Commenting on the International Criminal Court, both Envoys expressed respect for that separate track of the United Nations, stressing that impunity should never be allowed to prevail and that accountability was crucial. Mr. Salim hoped that the consequences of Prosecutor Luis Moreno-Ocampo’s actions would not influence the process negatively. He had also hoped that the Governments would have cooperated more constructively with the Court. Mr. Eliasson added that, although impunity should not be allowed to prevail, timing was also important.
Radicalization in internally displaced persons camps happened because hundreds of thousands of people were confined to a camp, with no hope, Mr. Salim replied to another question. There were also attempts to bring arms into the camps for internally displaced persons.
To a question about the humanitarian situation, Mr.
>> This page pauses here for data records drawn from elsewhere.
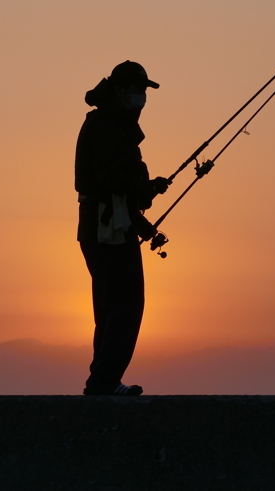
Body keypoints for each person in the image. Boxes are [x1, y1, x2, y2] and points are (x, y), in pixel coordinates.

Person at [75, 61, 170, 396]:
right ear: (119, 91)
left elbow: (112, 183)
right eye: (137, 90)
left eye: (144, 91)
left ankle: (102, 380)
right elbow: (109, 179)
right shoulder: (108, 126)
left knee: (111, 307)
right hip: (107, 228)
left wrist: (141, 216)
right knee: (126, 305)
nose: (141, 97)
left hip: (106, 225)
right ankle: (104, 381)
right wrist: (146, 188)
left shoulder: (109, 123)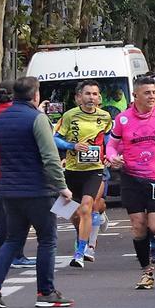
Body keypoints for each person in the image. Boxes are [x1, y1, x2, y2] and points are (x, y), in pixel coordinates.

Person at [0, 77, 74, 308]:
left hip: (10, 189)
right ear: (35, 95)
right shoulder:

Eliasson said that one of the problems was access for humanitarian activities because of the security situation, especially in areas controlled by movements. There were problems with banditry, hijackings and assassination of drivers. That situation was compounded by rising food prices. “The margin is extremely thin,” he said, adding, “If there is an escalation, we may have a massive humanitarian crisis of the nature we haven’t seen for the last three or four years.”